• By Larry Steckel •
A year ago this month, I posted a blog titled “Dicamba in Tennessee: Year 3.” At that time, the Tennessee Department of Agriculture had fielded 45 official dicamba drift complaints. There were some issues on poor grass control, but overall weed control was good. So what is the status of Xtend weed management in 2019?
It was fairly calm for most of the spring and early summer on the dicamba drift front, but there has been a flurry of calls to Extension and the TDA as of late. The change seen last year where the drift injury reported moved from non-Xtend soybeans to other broadleaf plants continues into this year.
Most of the reports have been on tree nurseries, trees in state parks and, of course, gardens and landscaping from home owners. Of the roughly 1.5 million acres of soybeans in our state, no more than 30,000 acres is planted to anything other than Xtend soybeans. Reports and field visits would suggest that a good percentage of them have dicamba injury symptoms ,which is similar to last year.
In 2019, the weed control in the Xtend system was not near as good as in the first few years this technology was used. Most notably, the grass species, especially junglerice, goosegrass and Johnsongrass, have become very troublesome and expensive for growers to control.

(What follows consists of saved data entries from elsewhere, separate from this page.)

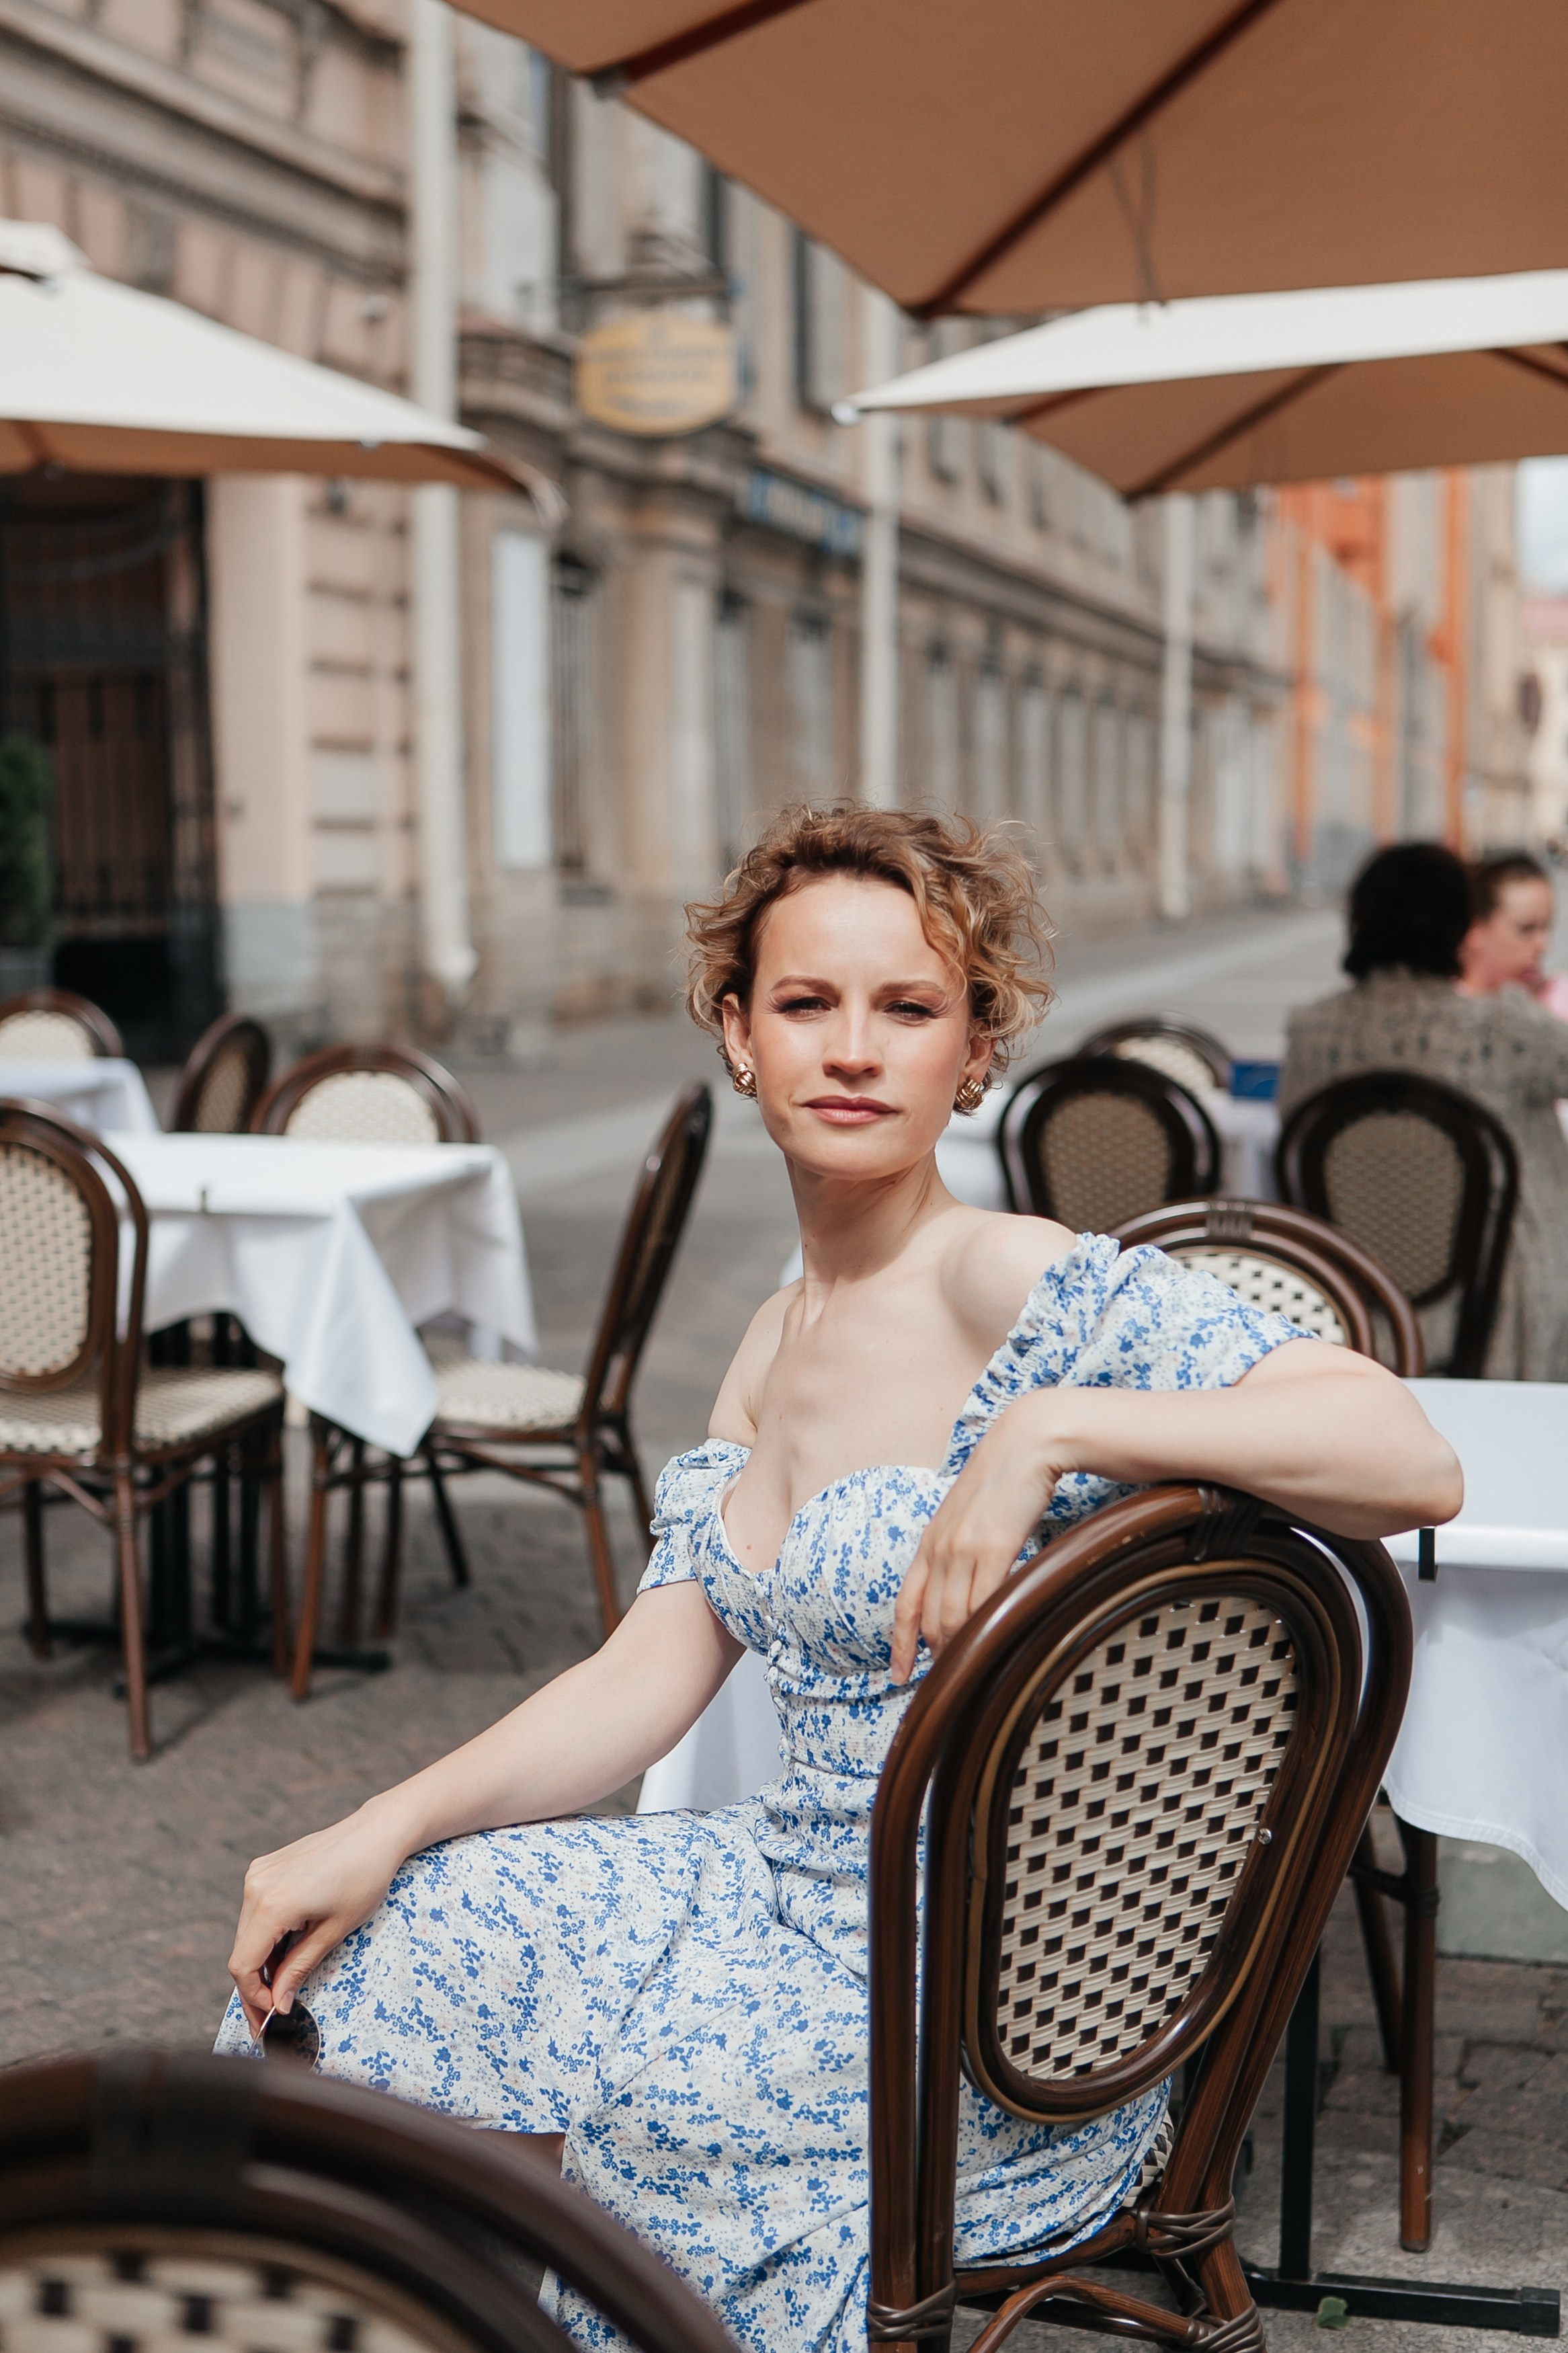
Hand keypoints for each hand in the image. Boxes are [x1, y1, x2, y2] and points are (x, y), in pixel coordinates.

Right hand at [228, 1804, 409, 2035]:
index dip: (254, 1998)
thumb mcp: (334, 1931)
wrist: (376, 1833)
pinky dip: (267, 1936)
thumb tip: (278, 2004)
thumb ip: (299, 1969)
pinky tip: (287, 1950)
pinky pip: (256, 1912)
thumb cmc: (364, 1879)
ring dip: (261, 1961)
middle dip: (256, 1986)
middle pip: (242, 1951)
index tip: (272, 2016)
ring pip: (247, 1933)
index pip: (243, 1966)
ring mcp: (258, 1873)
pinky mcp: (265, 1867)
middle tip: (274, 2013)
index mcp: (272, 1904)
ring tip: (284, 1984)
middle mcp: (256, 1886)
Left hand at [890, 1391, 1079, 1684]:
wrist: (1027, 1441)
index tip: (899, 1675)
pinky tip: (995, 1641)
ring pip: (954, 1618)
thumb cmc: (1005, 1481)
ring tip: (978, 1667)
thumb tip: (965, 1589)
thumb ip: (960, 1551)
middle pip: (929, 1620)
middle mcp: (939, 1547)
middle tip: (954, 1681)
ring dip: (963, 1648)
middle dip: (937, 1655)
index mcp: (930, 1542)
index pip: (904, 1604)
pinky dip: (986, 1628)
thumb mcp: (969, 1517)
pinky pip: (983, 1601)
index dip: (899, 1644)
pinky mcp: (994, 1546)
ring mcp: (964, 1548)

Several cotton growers this year stated their weed control costs have doubled to tripled trying to control grass in Xtend cotton. Moreover, prickly sida has become more of an issue and is in my mind a weed shift as glyphosate has never provided good control of that weed. And it is clear that a 0.5 lb rate of dicamba is not improving that level of control.
Palmer control slips
Also in 2019, a number of retailers and farmers told me that the Palmer amaranth control experienced with Engenia or XtendiMax + glyphosate had slipped compared to when they first used that mixture in Xtend crops. To test this observation, we screened dicamba on Palmer collected from these fields to Palmer amaranth that was sourced back in 2014 prior to the introduction of Xtend crops.
In order to get Palmer amaranth from this year, we took soil from fields where dicamba had been disappointing in its control and grew out seedlings. We screened both populations with an Engenia rate of a 0.25 lb, 0.5 lb (12.8 oz/A), 1 lb and 2 lbs.
The first observation of this one test would suggest that their concerns were not without merit. At 10 days after application, the 0.25 lb rate of Engenia had provided complete control of the 2014 Palmer amaranth but only partial control of the 2019 population (Picture 1).
This would be consistent with field visits where many of the escaped Palmer amaranth from Engenia + Roundup PM were often times found on field edges where sprayers would slow down, resulting in less pressure from the pump to adjust for the speed and likely less coverage.
The first couple years folks used dicamba, they were getting control even on the field edges but not in 2019.
There was also a noticeable difference 10 days after application of the 0.5 lb (labeled rate). The 2014 Palmer amaranth was completely controlled while there are still some surviving from the 2019 population (Picture 2).
This too would be consistent with field observations from this spring where a sequential application of a labeled dicamba product, or a follow-up application of Liberty, was often needed to finally get control. Complete control was seen with the higher Engenia rates.
The status of the Xtend weed management system here in 2019 could be better. First, off-target dicamba issues have not appreciably improved from 2018, and many feel the dicamba symptomology showing up on broadleaf plants across the landscape continues to be an issue.
From a weed management perspective, we need a new game plan on grass control as what we are doing now is not working on junglerice, goosegrass or Johnsongrass. We also need a new plan on prickly sida. Finally, many have reported that more follow-up applications were necessary to control Palmer.
History was made 50 years ago this month with the Apollo 11 moon landing. I think we can sum up Tennessee’s Xtend weed management experience in 2019 not so much with Apollo 11 but a quote attributed to Apollo 13: “Houston we have a problem.”